The state Labor government on Wednesday made the demand as part of a list of conditions it wants met before it considers signing up to the coalition’s energy policy.
But Federal Environment Minister Josh Frydenberg said the state risks blackouts and higher energy prices by failing to support the national energy guarantee which aims to cut power costs for households by up to $550 a year.
It also includes targets to cut greenhouse gas emissions, to the ire of some federal MPs who believe it downplays the importance of coal in the energy mix.
The Labor governments of Victoria and Queensland have also challenged the policy, saying it doesn’t go far enough and questioning how well it’s supported by the coalition party room.
“We can still get this right, but only if Malcolm Turnbull stares down the climate-crazies in his party and puts a workable scheme on the table that doesn’t hurt local jobs and households,” Victorian Energy Minister Lily D’Ambrosio said on Wednesday.
Victoria wants emissions reduction targets set every 36 months, at least three years in advance, that “never go backwards” and are set by regulation rather than legislation, as the federal government is trying to do.
“It’s got to be flexible and not tie the hands of future federal governments that want to potentially have greater ambition in terms of reducing emissions,” Ms D’Ambrosio said.
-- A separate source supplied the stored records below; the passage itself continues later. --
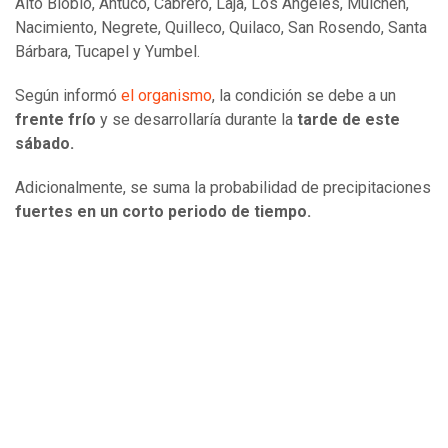
Alto Biobío, Antuco, Cabrero, Laja, Los Ángeles, Mulchén,
Nacimiento, Negrete, Quilleco, Quilaco, San Rosendo, Santa
Bárbara, Tucapel y Yumbel.
Según informó
el organismo
, la condición se debe a un
frente frío
y se desarrollaría durante la
tarde de este
sábado.
Adicionalmente, se suma la probabilidad de precipitaciones
fuertes en un corto periodo de tiempo.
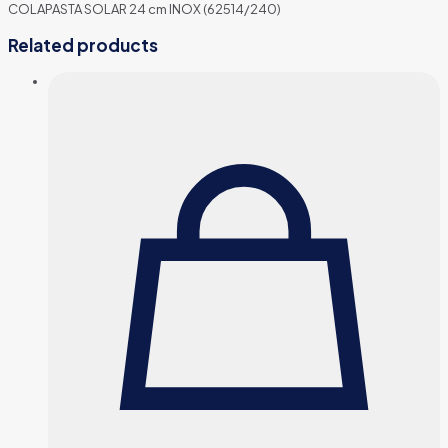
COLAPASTA SOLAR 24 cm INOX (62514/240)
Related products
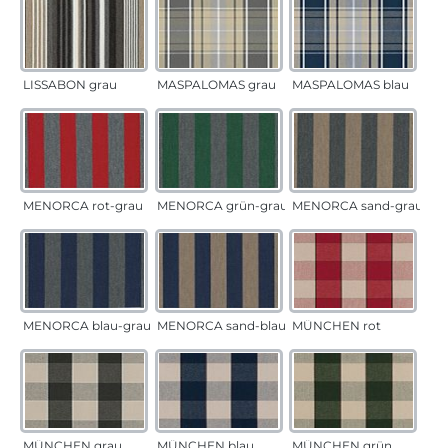
LISSABON grau
MASPALOMAS grau
MASPALOMAS blau
MENORCA rot-grau
MENORCA grün-grau
MENORCA sand-grau
MENORCA blau-grau
MENORCA sand-blau
MÜNCHEN rot
MÜNCHEN grau
MÜNCHEN blau
MÜNCHEN grün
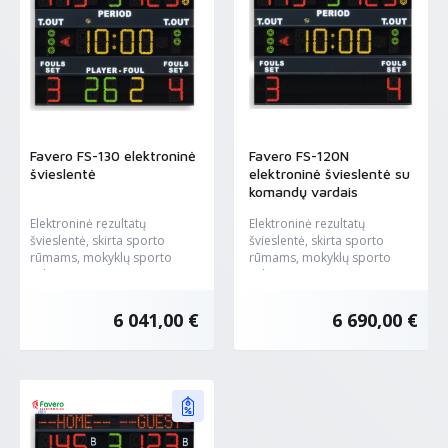
Favero FS-130 elektroninė
Favero FS-120N
švieslentė
elektroninė švieslentė su
komandų vardais
Elektroninė rezultatų
Elektroninė rezultatų
švieslentė, skirta sporto
švieslentė, skirta sporto
rūmams, mokyklų sporto
rūmams, mokyklų sporto
salėms, ar...
salėms, ar...
6 041,00 €
6 690,00 €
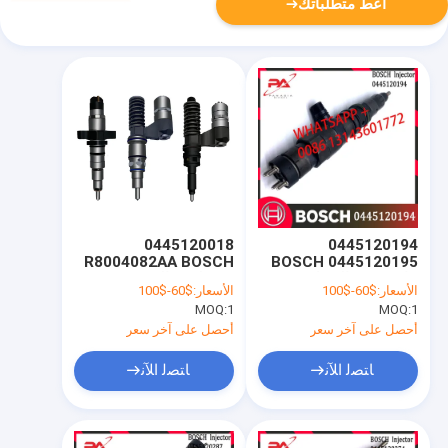
أعط متطلباتك
0445120018
0445120194
R8004082AA BOSCH
0445120195 BOSCH
حاقن وقود الديزل
عن طريق الحقن وقود
الأسعار:
$60-$100
الأسعار:
$60-$100
4710700387
الديزل 0445120113
MOQ:
1
MOQ:
1
0445120210
4710700187
0445120255
0986435537
أحصل على آخر سعر
أحصل على آخر سعر
0986435642 CRIN4-
21
ﺎﺘﺼﻟ ﺍﻶﻧ
ﺎﺘﺼﻟ ﺍﻶﻧ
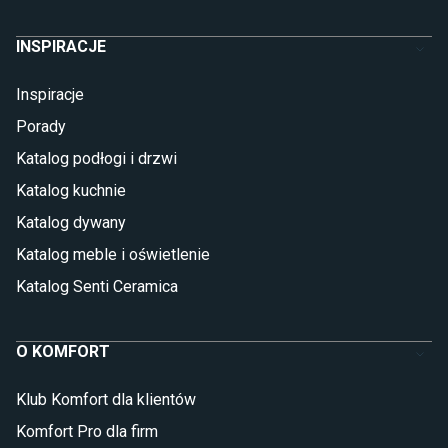
INSPIRACJE
Inspiracje
Porady
Katalog podłogi i drzwi
Katalog kuchnie
Katalog dywany
Katalog meble i oświetlenie
Katalog Senti Ceramica
O KOMFORT
Klub Komfort dla klientów
Komfort Pro dla firm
But Mr Frydenberg was quick to reject some of Victoria’s “11th-hour” demands.
“We are certainly not going down the path of regulation,” he told reporters in Melbourne.
He added the state’s energy supply was under threat if Victoria failed to sign on to the scheme.
“They will be risking blackouts here in Victoria and guaranteeing Victorians higher power prices, costing Victorians jobs and investment.”
Among the Labor government’s other requests, are a registry – accessible by regulators and governments – to ensure the NEG works “in the best interests of consumers”.
Victoria has set its own emissions reduction target of 25 per cent by 2020 and 40 per cent by 2025.
Australia’s current reduction target is 26-28 per cent on 2005 levels by 2030.
Greenpeace congratulated Victoria on its demands but said they overlook the federal plan’s “fundamental flaw” of low targets.
“The NEG as it is, simply won’t cut coal pollution, and it won’t cut power prices,” spokesman Alix Foster Vander Elst said.
“Victoria should not support a scheme that so dramatically lowballs its own sensible state renewable energy target.”
Environment Victoria called on Canberra to consider state Labor’s “compromise proposals”, noting that the proposed federal “pollution reduction target is a disaster for renewables investment”.
State and territory energy ministers will gather in Canberra on Friday to consider the energy plan.